CALCOLO E BONUS CONTRIBUTIVO

L'importo della pensione di inabilità viene calcolato aggiungendo all'anzianità contributiva maturata un "bonus contributivo" corrispondente al periodo che manca per arrivare al compimento dell'età pensionabile che per gli inabili è di 55 anni se donne e 60 se uomini. Il "bonus contributivo" non può comunque far superare i 40 anni di anzianità contributiva.

Per le pensioni di inabilità, i cui titolari avevano al 31 dicembre 1995 un'anzianità inferiore ai 18 anni, il "bonus" è calcolato con il sistema contributivo, come se il lavoratore inabile avesse già raggiunto l'età pensionabile di 60 anni, indipendentemente dal sesso e dalla gestione nella quale gli sono stati accreditati i contributi.

PENSIONE DI INABILITA' E RENDITA Inail

Dal 1° settembre 1995 la pensione di inabilità non può essere cumulata con la rendita Inail dovuta a infortunio sul lavoro o a malattia professionale, riconosciuta per la stessa causa.
In ogni caso, se la rendita Inail è di importo inferiore alla pensione Inps, il titolare riceve in pagamento dall'Inps la differenza tra le due prestazioni.

Le pensioni con decorrenza anteriore al 1° settembre 1995 continuano ad essere pagate integralmente ma ad esse non vengono applicati i successivi aumenti ("cristallizzazione") fino al riassorbimento del maggior importo pagato.

L'ASSEGNO PER L'ASSISTENZA PERSONALE E CONTINUATIVA

I pensionati di inabilità possono chiedere l'assegno per l'assistenza personale e continuativa, se si trovano nell'impossibilità di camminare senza l'aiuto permanente di un accompagnatore oppure hanno bisogno di assistenza continua in quanto non sono in grado di condurre da soli la vita quotidiana.
L'assegno di assistenza viene concesso su domanda dell'interessato e può essere chiesto insieme alla pensione di inabilità.
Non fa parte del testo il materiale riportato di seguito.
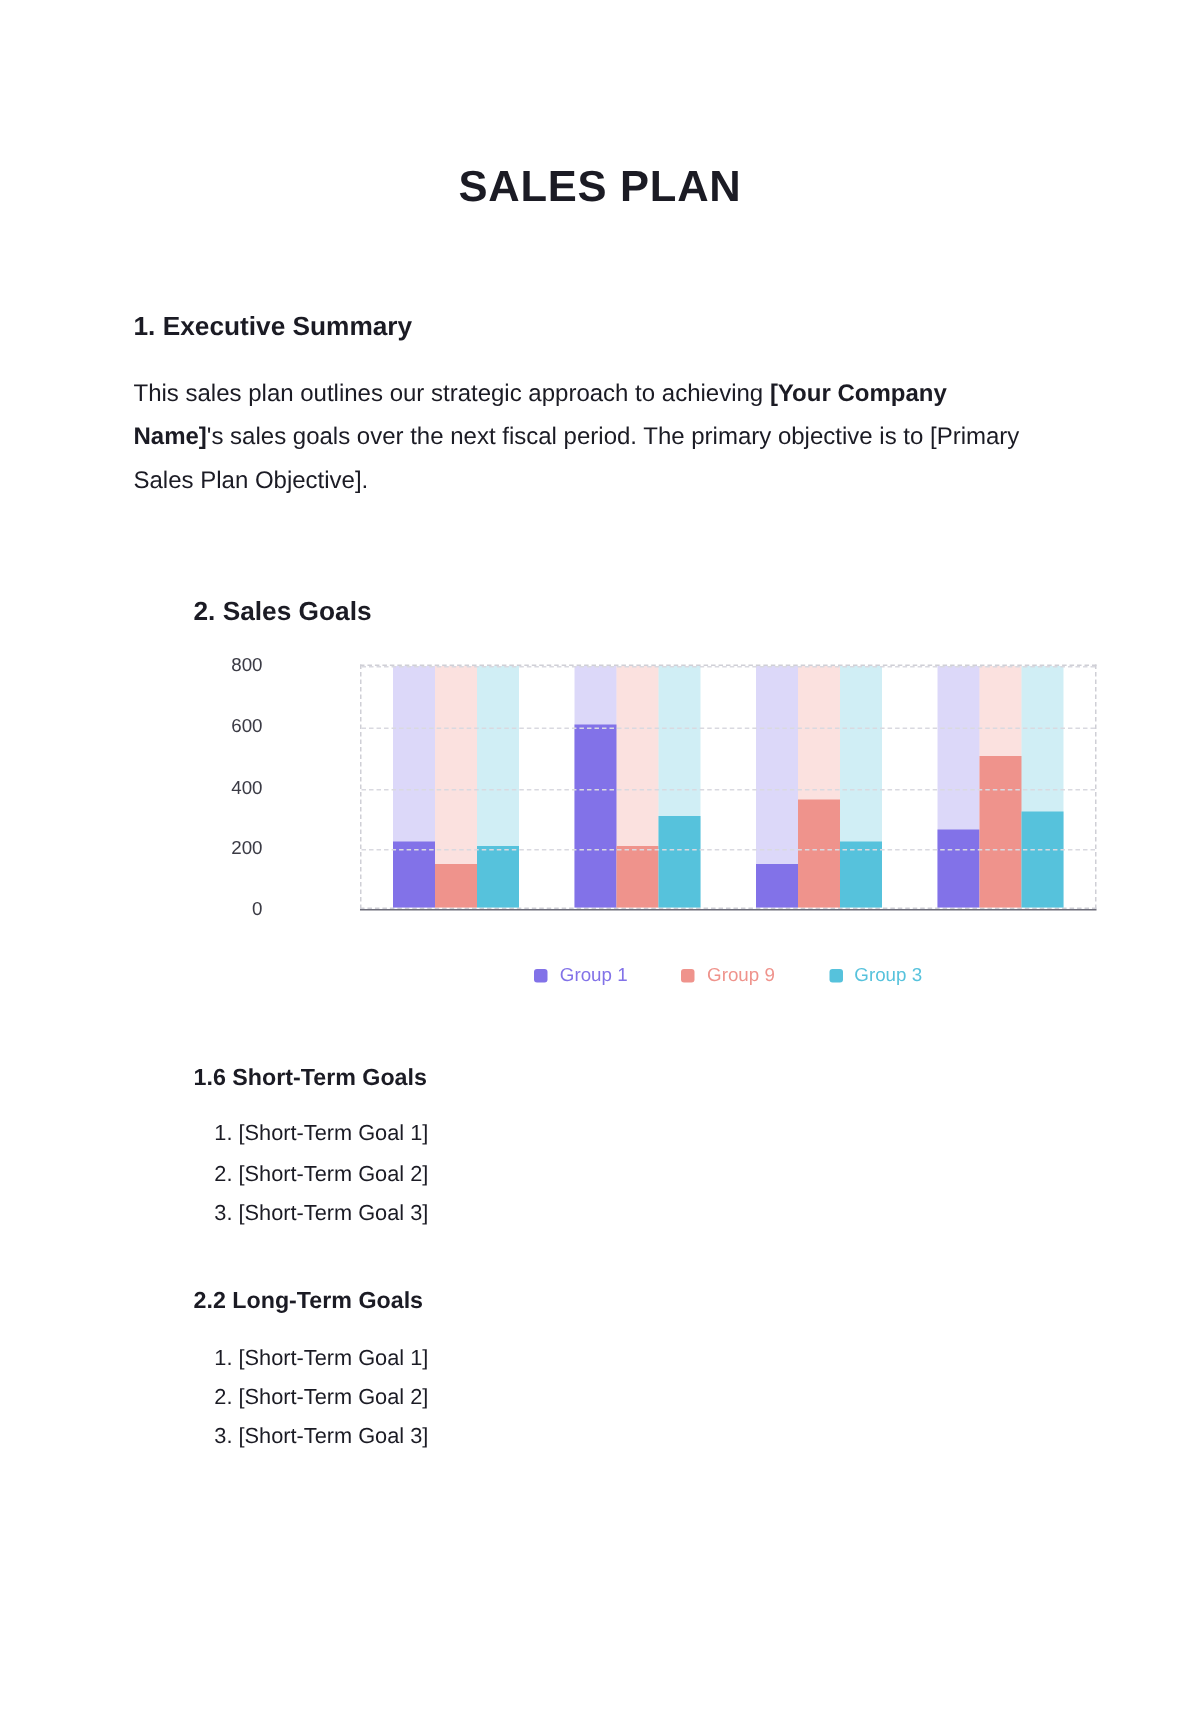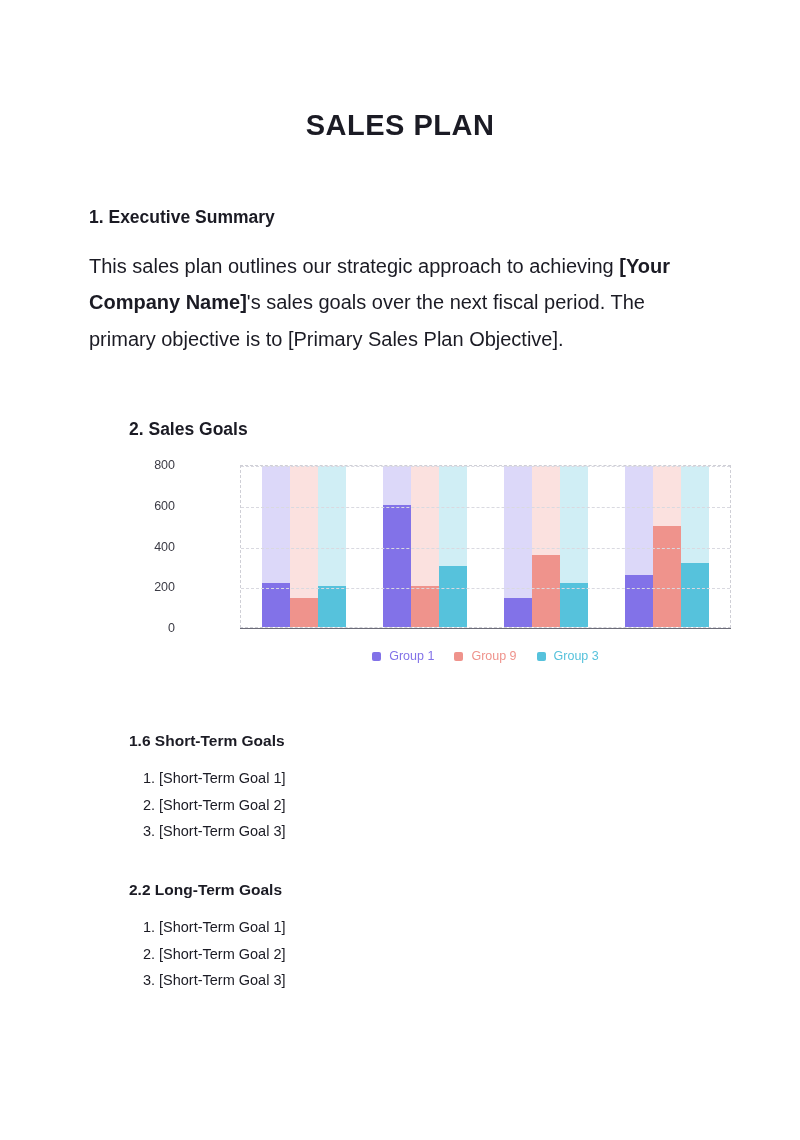--- a/index.html
+++ b/index.html
@@ -34,21 +34,21 @@
   }
   h2.section-heading {
     font-size: 17.5px;
     font-weight: bold;
     color: #1b1b24;
     margin: 0;
     line-height: 1.3;
   }
   .sec1 { padding-top: 63px; }
   .body-text {
-    font-size: 20px;
+    font-size: 16px;
     line-height: 1.83;
     color: #1b1b24;
     margin: 0;
     padding-top: 19px;
     max-width: 604px;
   }
   .body-text b { font-weight: bold; }
   .sec2 { padding-top: 61px; margin-left: 40px; }
 
   
@@ -137,25 +137,25 @@
     height: 100%;
     opacity: 0.28;
   }
   .bar-fg {
     position: relative;
     width: 100%;
   }
   .legend {
     position: absolute;
     left: 111px;
-    top: 184px;
+    top: 200px;
     width: 491px;
     display: flex;
     justify-content: center;
-    gap: 20px;
+    gap: 36px;
     align-items: center;
     text-align: right;
   }
   .legend-item {
     display: flex;
     align-items: center;
     gap: 8px;
     font-size: 12.5px;
   }
   .legend-swatch {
L'assegno per l'assistenza cessa di essere corrisposto alla morte del titolare di
pensione di inabilità. Decorre dal primo giorno del mese successivo alla data di presentazione della domanda o dal primo giorno del mese successivo alla data di perfezionamento dei requisiti.
Dal 1° luglio 2007 l'assegno di assistenza è pari a 430,63 euro mensili.


L'assegno non spetta:

durante i periodi di ricovero in istituti di cura o di assistenza a carico della pubblica amministrazione;

nei periodi di ricovero in istituti di cura o di assistenza privati, quando la spesa è a carico della pubblica amministrazione.

L'assegno è incompatibile:

con l'assegno mensile corrisposto dall'Inail agli invalidi per l'assistenza personale e continuativa.